Print out the data exactly, keeping every image out of it.

***

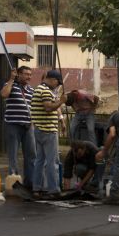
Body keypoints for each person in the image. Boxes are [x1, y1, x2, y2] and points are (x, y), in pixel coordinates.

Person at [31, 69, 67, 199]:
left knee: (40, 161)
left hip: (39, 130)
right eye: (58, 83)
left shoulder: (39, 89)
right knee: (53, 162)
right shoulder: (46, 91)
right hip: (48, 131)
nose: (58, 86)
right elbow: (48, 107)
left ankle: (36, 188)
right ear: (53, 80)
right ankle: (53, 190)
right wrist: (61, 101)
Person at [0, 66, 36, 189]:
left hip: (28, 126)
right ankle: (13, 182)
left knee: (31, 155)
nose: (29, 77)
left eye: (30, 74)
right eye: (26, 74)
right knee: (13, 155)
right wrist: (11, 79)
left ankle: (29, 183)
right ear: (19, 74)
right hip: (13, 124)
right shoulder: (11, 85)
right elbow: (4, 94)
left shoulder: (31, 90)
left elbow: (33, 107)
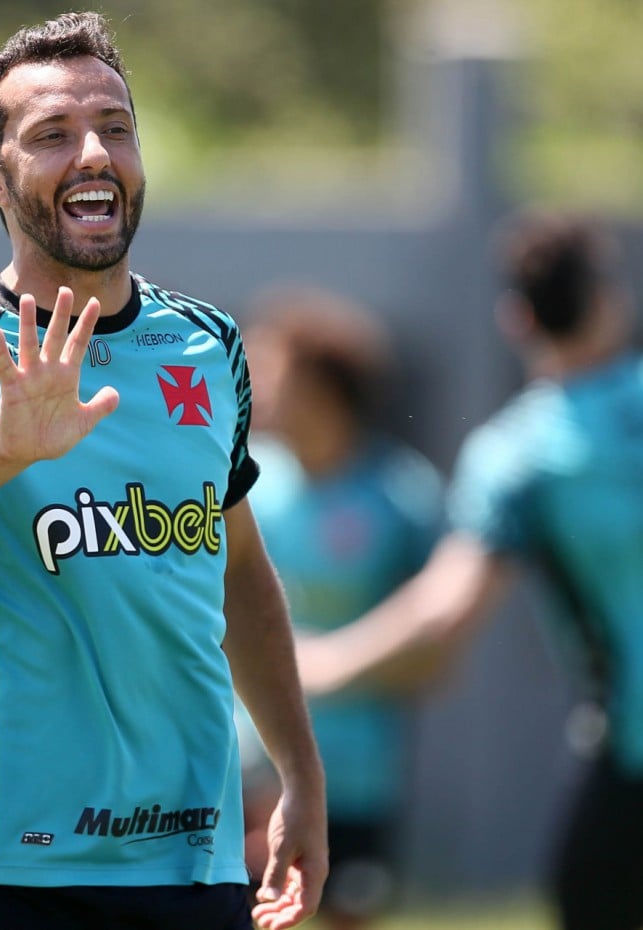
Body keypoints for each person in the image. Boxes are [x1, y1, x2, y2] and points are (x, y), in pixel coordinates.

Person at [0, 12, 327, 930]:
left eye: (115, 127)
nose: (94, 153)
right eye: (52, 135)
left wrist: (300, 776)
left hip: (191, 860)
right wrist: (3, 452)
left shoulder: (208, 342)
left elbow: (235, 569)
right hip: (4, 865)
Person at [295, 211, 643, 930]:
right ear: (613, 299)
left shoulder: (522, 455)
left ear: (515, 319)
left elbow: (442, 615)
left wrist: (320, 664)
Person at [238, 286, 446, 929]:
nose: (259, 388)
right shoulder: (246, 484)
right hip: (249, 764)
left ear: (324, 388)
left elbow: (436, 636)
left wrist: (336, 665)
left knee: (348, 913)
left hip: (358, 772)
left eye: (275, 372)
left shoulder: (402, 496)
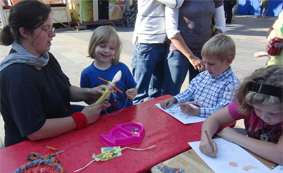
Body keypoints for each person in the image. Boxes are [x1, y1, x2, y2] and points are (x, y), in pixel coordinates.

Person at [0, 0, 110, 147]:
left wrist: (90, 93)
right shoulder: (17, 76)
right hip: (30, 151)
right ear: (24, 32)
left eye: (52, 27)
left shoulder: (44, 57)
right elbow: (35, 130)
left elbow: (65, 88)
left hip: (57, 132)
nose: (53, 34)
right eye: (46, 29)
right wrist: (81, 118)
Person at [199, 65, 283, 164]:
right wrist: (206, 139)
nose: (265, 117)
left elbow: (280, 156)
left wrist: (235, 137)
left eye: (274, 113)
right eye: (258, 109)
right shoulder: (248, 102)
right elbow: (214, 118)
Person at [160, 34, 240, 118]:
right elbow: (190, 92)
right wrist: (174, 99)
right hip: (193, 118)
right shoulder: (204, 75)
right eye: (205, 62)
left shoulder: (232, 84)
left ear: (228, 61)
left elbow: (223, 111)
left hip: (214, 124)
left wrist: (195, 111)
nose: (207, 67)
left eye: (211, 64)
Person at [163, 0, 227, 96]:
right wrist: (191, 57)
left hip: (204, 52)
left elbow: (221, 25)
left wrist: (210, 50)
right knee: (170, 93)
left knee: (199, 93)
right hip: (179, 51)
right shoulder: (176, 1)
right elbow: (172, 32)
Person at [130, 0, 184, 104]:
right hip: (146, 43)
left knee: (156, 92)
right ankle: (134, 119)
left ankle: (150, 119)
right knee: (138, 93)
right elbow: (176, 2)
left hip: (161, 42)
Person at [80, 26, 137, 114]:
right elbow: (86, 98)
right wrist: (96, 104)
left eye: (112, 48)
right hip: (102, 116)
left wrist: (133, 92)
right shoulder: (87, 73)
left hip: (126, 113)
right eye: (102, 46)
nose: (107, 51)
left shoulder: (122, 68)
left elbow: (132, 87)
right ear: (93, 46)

***

Output of the exercise:
Body keypoints for each person in the image. Boxes are [x1, y1, x2, y2] and points are (x, y), in pixel coordinates.

Person at [31, 69, 67, 199]:
left knee: (40, 161)
left hip: (39, 130)
right eye: (58, 83)
left shoulder: (39, 89)
right knee: (53, 162)
right shoulder: (46, 91)
right hip: (48, 131)
nose: (58, 86)
right elbow: (48, 107)
left ankle: (36, 188)
right ear: (53, 80)
right ankle: (53, 190)
right wrist: (61, 101)
Person at [0, 66, 36, 189]:
left hip: (28, 126)
right ankle: (13, 182)
left knee: (31, 155)
nose: (29, 77)
left eye: (30, 74)
right eye: (26, 74)
right knee: (13, 155)
right wrist: (11, 79)
left ankle: (29, 183)
right ear: (19, 74)
right hip: (13, 124)
right shoulder: (11, 85)
right elbow: (4, 94)
left shoulder: (31, 90)
left elbow: (33, 107)
Body keypoints for each person in the image. Boxes are [x1, y1, x2, y2] and points are (x, y), in pixel coordinates.

Person at [0, 12, 327, 930]:
left eye: (115, 127)
nose: (94, 153)
right eye: (52, 135)
left wrist: (300, 776)
left hip: (191, 860)
right wrist: (3, 452)
left shoulder: (208, 342)
left elbow: (235, 569)
right hip: (4, 865)
Person at [295, 211, 643, 930]:
right ear: (613, 299)
left shoulder: (522, 455)
left ear: (515, 319)
left elbow: (442, 615)
left wrist: (320, 664)
Person at [238, 286, 446, 929]:
nose: (259, 388)
right shoulder: (246, 484)
right hip: (249, 764)
left ear: (324, 388)
left elbow: (436, 636)
left wrist: (336, 665)
left knee: (348, 913)
left hip: (358, 772)
left eye: (275, 372)
left shoulder: (402, 496)
Body keypoints for each person in the image. Boxes are [x1, y1, x2, y2] and points are (x, y), in pixel coordinates.

Person at [0, 0, 110, 147]:
left wrist: (90, 93)
right shoulder: (17, 76)
right hip: (30, 151)
right ear: (24, 32)
left eye: (52, 27)
left shoulder: (44, 57)
right elbow: (35, 130)
left elbow: (65, 88)
left hip: (57, 132)
nose: (53, 34)
right eye: (46, 29)
right wrist: (81, 118)
Person at [199, 65, 283, 164]:
right wrist: (206, 139)
nose: (265, 117)
left elbow: (280, 156)
left wrist: (235, 137)
left eye: (274, 113)
right eye: (258, 109)
right shoulder: (248, 102)
right elbow: (214, 118)
Person at [160, 34, 240, 118]:
right elbow: (190, 92)
right wrist: (174, 99)
right hip: (193, 118)
right shoulder: (204, 75)
right eye: (205, 62)
left shoulder: (232, 84)
left ear: (228, 61)
left elbow: (223, 111)
left hip: (214, 124)
left wrist: (195, 111)
nose: (207, 67)
left eye: (211, 64)
Person at [163, 0, 227, 96]:
right wrist: (191, 57)
left hip: (204, 52)
left elbow: (221, 25)
left wrist: (210, 50)
right knee: (170, 93)
left knee: (199, 93)
right hip: (179, 51)
right shoulder: (176, 1)
right elbow: (172, 32)
Person at [130, 0, 184, 104]:
right hip: (146, 43)
left knee: (156, 92)
right ankle: (134, 119)
left ankle: (150, 119)
right knee: (138, 93)
right elbow: (176, 2)
left hip: (161, 42)
Person at [80, 26, 137, 114]:
right elbow: (86, 98)
right wrist: (96, 104)
left eye: (112, 48)
right hip: (102, 116)
left wrist: (133, 92)
right shoulder: (87, 73)
left hip: (126, 113)
right eye: (102, 46)
nose: (107, 51)
left shoulder: (122, 68)
left elbow: (132, 87)
right ear: (93, 46)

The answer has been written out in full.